Selected extract START

Analyze Hive warehouse data with Presto (Trino)

Prev Next

Available in VPC

This guide explains how to use Hive Connector of Presto (Trino) to analyze data stored in a Hive data warehouse.

Note
  • Up to Cloud Hadoop 1.9, it was used under the name Presto, and in Cloud Hadoop 2.0, it is used under the name Trino.

Architecture

Presto (Trino) is mainly for interactive queries, while Hive is used for batch jobs. You can schedule batch jobs using applications such as Oozie and Airflow.

Presto (Trino) not only enables access to a variety of data sources using connectors, but it also allows you to query multiple data sources in a single query. When you use Hive Connector, Presto (Trino) only uses data stored in Hive metadata and Hive warehouse. It does not use HiveQL or Hive's query execution engine (MapReduce).

Selected extract END
Material for this exercise START

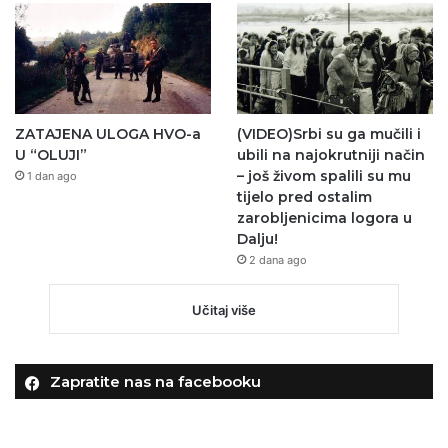
ZATAJENA ULOGA HVO-a
(VIDEO)Srbi su ga mučili i
U “OLUJI”
ubili na najokrutniji način
– još živom spalili su mu
1 dan ago
tijelo pred ostalim
zarobljenicima logora u
Dalju!
2 dana ago
Učitaj više
Zapratite nas na facebooku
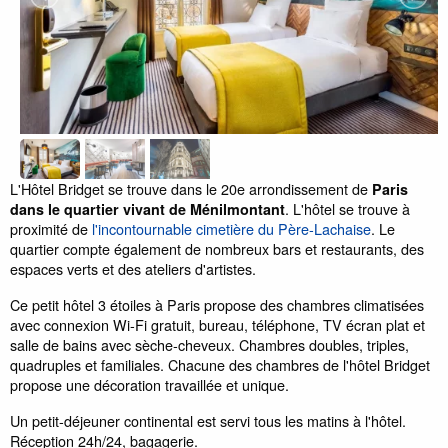
L'Hôtel Bridget se trouve dans le 20e arrondissement de
Paris
. L'hôtel se trouve à
dans le quartier vivant de Ménilmontant
proximité de
l'incontournable cimetière du Père-Lachaise
. Le
quartier compte également de nombreux bars et restaurants, des
espaces verts et des ateliers d'artistes.
Ce petit hôtel 3 étoiles à Paris propose des chambres climatisées
avec connexion Wi-Fi gratuit, bureau, téléphone, TV écran plat et
salle de bains avec sèche-cheveux. Chambres doubles, triples,
quadruples et familiales. Chacune des chambres de l'hôtel Bridget
propose une décoration travaillée et unique.
Un petit-déjeuner continental est servi tous les matins à l'hôtel.
Réception 24h/24, bagagerie.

Material for this exercise END

◆ Required action 1: In the Presto (Trino) guide, what does Presto (Trino) use from Hive when it runs through Hive Connector?
◆ Required action 2: Reproduce word for word the stretch of the rows from their start through the line containing "Zapratite nas na facebooku", leaving the pictures out of your answer.

◆ Exercise solution 1: It uses only the data stored in Hive metadata and the Hive warehouse.

◆ Exercise solution 2:
ZATAJENA ULOGA HVO-a
(VIDEO)Srbi su ga mučili i
U “OLUJI”
ubili na najokrutniji način
– još živom spalili su mu
1 dan ago
tijelo pred ostalim
zarobljenicima logora u
Dalju!
2 dana ago
Učitaj više
Zapratite nas na facebooku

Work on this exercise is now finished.